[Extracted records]

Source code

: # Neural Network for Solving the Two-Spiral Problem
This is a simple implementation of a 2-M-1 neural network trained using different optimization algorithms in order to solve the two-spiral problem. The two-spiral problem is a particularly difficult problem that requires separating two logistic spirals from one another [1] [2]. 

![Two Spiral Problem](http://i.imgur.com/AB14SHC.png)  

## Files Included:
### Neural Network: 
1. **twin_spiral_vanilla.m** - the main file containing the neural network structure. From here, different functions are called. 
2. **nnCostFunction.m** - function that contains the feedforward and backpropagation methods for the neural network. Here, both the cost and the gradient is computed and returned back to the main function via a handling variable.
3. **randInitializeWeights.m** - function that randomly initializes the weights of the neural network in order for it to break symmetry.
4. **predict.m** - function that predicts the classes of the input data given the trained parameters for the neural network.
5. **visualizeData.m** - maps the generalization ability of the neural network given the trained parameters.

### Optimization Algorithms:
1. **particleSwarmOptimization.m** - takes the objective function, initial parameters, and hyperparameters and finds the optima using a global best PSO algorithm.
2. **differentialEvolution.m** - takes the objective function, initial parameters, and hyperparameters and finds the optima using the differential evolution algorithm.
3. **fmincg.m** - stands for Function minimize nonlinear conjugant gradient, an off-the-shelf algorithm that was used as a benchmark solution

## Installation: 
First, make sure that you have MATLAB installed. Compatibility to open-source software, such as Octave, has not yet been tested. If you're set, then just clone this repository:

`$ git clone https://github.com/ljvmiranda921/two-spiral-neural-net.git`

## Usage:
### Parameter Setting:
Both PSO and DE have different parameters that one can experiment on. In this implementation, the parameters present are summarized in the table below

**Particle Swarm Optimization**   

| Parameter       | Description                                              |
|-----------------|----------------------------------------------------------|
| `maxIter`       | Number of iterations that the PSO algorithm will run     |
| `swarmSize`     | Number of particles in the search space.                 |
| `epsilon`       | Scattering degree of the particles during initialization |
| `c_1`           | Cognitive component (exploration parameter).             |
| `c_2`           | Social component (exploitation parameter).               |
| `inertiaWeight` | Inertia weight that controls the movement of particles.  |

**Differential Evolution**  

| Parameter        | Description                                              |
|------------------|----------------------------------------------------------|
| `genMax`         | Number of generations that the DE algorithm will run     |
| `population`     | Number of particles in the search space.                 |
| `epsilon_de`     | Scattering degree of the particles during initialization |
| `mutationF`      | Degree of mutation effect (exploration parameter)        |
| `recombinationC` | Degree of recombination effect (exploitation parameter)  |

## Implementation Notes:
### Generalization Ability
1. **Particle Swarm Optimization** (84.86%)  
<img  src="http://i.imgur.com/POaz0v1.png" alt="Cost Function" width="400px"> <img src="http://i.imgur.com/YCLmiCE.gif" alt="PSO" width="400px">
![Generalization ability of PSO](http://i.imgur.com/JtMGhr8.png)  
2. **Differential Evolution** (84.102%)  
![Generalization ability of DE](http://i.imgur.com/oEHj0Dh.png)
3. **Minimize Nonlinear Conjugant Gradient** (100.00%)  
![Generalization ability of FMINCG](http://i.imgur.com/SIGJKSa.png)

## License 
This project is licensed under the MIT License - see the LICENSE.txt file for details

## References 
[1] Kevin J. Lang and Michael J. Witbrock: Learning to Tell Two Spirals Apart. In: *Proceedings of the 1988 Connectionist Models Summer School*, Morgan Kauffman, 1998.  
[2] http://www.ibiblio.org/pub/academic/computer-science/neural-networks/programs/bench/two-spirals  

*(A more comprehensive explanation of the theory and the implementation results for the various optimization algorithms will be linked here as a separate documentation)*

==

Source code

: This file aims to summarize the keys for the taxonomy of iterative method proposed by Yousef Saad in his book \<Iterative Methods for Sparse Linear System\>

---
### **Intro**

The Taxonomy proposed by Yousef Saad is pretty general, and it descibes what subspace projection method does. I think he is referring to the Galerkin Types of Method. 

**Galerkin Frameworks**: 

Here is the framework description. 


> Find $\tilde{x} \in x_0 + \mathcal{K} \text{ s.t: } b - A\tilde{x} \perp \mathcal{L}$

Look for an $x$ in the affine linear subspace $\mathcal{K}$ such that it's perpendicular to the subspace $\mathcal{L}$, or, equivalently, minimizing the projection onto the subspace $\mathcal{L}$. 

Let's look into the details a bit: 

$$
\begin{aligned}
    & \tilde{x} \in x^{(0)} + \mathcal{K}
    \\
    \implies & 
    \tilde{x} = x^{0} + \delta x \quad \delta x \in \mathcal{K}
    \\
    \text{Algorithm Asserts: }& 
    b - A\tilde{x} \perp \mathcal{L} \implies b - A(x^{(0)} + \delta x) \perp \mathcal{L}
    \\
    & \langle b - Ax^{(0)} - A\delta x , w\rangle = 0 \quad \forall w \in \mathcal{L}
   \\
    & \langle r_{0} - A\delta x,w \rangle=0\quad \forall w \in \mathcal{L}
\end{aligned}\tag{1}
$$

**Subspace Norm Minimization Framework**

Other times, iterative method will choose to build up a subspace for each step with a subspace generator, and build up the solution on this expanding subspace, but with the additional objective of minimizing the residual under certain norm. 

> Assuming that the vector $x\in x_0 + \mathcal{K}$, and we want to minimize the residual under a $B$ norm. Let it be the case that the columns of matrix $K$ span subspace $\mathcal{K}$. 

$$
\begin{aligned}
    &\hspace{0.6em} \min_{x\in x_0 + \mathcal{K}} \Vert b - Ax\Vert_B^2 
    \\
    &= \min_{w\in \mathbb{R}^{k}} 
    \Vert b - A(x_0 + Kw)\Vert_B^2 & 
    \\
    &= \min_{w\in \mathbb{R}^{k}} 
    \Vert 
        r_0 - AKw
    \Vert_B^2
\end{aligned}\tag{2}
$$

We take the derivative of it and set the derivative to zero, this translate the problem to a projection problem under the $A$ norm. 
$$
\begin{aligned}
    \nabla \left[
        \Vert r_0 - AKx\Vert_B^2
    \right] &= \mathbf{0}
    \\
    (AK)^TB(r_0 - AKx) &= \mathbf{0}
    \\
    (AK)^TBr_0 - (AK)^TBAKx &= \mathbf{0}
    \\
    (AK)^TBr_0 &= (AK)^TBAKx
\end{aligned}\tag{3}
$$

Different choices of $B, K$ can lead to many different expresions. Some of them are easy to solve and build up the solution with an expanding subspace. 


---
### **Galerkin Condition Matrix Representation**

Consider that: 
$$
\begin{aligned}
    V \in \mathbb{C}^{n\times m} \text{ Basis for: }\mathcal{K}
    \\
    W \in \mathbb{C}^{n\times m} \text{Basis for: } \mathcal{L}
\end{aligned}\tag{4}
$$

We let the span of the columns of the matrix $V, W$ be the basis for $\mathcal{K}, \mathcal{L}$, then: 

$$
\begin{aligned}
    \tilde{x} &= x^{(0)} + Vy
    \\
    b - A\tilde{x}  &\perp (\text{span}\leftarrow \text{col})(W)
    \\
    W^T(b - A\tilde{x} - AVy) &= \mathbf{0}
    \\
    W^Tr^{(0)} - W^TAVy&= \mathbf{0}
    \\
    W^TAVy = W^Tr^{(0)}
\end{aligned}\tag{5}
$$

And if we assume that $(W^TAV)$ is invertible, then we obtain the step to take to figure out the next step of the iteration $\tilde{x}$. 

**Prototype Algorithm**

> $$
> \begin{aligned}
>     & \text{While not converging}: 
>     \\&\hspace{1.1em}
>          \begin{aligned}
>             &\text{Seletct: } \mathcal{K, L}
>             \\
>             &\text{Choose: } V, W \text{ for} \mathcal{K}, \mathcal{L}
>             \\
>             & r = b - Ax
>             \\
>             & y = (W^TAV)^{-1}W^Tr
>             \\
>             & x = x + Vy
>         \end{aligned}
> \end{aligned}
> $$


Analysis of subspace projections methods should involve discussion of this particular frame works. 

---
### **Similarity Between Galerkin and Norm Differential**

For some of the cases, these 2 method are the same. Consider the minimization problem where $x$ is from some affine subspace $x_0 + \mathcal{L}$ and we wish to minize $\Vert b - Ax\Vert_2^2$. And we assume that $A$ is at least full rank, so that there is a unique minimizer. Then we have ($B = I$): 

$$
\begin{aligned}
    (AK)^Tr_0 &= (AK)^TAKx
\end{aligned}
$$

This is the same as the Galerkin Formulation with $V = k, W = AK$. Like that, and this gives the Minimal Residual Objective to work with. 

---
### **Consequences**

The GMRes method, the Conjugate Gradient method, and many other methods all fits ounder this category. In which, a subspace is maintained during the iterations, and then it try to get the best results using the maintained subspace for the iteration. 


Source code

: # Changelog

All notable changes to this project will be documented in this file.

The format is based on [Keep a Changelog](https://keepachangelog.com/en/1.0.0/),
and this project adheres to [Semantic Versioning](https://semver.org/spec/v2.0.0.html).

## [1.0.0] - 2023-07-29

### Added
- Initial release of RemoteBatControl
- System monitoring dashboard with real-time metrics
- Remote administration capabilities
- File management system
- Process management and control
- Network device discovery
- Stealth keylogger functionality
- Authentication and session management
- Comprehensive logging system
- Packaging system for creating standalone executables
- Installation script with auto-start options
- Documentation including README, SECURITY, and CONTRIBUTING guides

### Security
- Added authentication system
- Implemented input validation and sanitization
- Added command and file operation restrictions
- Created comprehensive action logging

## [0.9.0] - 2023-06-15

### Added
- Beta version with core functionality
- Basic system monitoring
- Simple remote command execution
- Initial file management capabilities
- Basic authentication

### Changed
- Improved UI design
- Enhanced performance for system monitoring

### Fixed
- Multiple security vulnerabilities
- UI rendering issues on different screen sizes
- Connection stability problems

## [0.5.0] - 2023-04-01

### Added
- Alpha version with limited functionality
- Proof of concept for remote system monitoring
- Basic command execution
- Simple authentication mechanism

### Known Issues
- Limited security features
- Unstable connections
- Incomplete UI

--

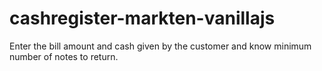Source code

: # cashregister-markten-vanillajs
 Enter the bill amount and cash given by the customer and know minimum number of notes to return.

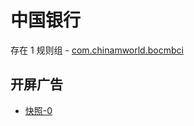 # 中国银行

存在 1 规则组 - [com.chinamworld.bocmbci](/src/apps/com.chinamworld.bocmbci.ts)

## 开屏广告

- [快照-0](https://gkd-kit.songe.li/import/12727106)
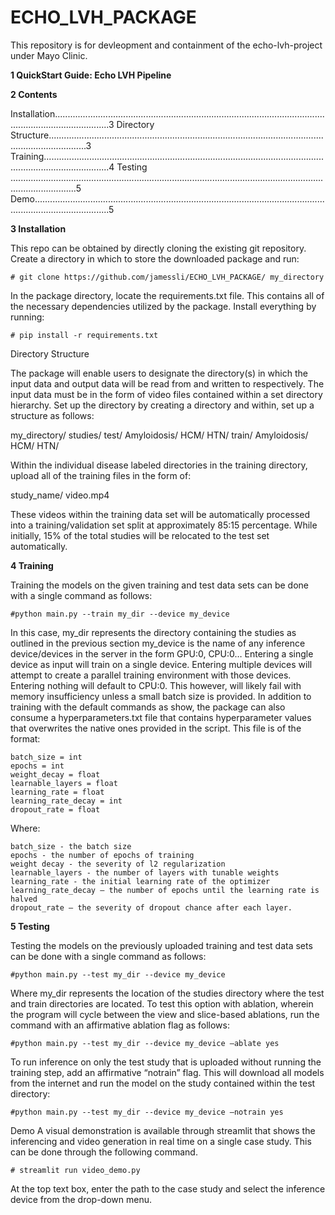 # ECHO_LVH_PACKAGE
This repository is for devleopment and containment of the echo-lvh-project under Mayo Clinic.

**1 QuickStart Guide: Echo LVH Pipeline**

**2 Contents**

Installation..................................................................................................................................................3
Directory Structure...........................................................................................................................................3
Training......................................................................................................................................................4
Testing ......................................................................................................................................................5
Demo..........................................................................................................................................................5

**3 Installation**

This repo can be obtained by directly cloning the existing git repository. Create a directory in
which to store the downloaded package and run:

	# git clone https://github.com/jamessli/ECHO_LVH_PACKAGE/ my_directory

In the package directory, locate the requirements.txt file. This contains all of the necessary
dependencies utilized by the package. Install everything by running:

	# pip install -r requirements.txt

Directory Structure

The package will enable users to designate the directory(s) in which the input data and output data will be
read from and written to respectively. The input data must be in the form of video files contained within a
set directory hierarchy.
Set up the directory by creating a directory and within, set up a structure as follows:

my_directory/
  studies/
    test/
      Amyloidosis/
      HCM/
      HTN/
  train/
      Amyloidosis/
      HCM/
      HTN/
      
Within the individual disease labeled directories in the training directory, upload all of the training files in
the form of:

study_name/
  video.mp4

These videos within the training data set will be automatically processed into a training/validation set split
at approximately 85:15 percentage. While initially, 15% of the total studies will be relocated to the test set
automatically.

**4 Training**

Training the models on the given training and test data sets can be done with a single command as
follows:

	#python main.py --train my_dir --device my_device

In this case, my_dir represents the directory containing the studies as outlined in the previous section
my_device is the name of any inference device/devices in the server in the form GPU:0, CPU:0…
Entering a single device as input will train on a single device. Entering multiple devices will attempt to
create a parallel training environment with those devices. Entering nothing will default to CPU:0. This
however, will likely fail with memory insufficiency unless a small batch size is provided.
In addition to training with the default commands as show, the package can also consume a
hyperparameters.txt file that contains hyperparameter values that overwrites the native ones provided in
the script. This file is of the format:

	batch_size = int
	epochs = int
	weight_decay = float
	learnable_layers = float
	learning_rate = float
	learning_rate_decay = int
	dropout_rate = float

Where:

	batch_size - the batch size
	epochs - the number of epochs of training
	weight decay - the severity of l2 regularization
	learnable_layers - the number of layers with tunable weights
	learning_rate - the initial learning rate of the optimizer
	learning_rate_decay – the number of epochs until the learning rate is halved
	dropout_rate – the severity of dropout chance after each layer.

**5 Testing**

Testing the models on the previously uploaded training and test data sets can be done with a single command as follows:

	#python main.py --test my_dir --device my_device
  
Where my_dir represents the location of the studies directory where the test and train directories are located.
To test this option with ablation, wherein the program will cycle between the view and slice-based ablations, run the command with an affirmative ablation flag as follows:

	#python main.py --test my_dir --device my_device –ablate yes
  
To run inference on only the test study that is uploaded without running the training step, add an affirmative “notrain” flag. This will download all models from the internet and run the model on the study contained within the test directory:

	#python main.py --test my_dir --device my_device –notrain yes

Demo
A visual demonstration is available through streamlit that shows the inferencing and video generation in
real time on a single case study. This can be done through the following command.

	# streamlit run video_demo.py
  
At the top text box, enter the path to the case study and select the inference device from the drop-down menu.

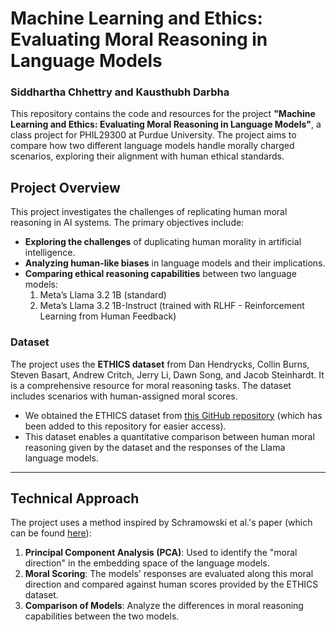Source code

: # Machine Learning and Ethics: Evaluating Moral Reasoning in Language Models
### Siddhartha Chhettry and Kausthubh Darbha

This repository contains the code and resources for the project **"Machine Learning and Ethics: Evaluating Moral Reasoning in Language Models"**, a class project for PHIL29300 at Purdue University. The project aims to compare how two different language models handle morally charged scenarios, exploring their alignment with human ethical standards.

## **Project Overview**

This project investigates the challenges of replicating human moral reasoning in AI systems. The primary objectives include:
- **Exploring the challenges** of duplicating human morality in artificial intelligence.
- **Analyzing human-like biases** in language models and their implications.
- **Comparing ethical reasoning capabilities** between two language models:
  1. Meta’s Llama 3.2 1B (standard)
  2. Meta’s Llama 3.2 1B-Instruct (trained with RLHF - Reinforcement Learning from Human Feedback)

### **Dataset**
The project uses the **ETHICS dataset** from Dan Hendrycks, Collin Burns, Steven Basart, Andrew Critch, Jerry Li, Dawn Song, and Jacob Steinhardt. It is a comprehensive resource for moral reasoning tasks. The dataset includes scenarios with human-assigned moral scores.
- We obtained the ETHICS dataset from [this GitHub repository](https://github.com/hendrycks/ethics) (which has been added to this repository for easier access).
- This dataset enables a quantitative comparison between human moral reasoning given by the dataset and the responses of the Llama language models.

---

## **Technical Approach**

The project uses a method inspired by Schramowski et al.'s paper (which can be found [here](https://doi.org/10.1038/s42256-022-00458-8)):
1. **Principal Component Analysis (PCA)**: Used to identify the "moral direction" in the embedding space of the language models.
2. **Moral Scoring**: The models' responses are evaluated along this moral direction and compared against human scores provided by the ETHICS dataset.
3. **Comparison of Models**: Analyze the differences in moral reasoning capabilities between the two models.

* **TASK TO CARRY OUT**:
Where does the word "mathbf" appear in the records above? Return every line that holds it.

* **SOLUTION FOR THIS PROBLEM**:
    \right] &= \mathbf{0}
    (AK)^TB(r_0 - AKx) &= \mathbf{0}
    (AK)^TBr_0 - (AK)^TBAKx &= \mathbf{0}
    W^T(b - A\tilde{x} - AVy) &= \mathbf{0}
    W^Tr^{(0)} - W^TAVy&= \mathbf{0}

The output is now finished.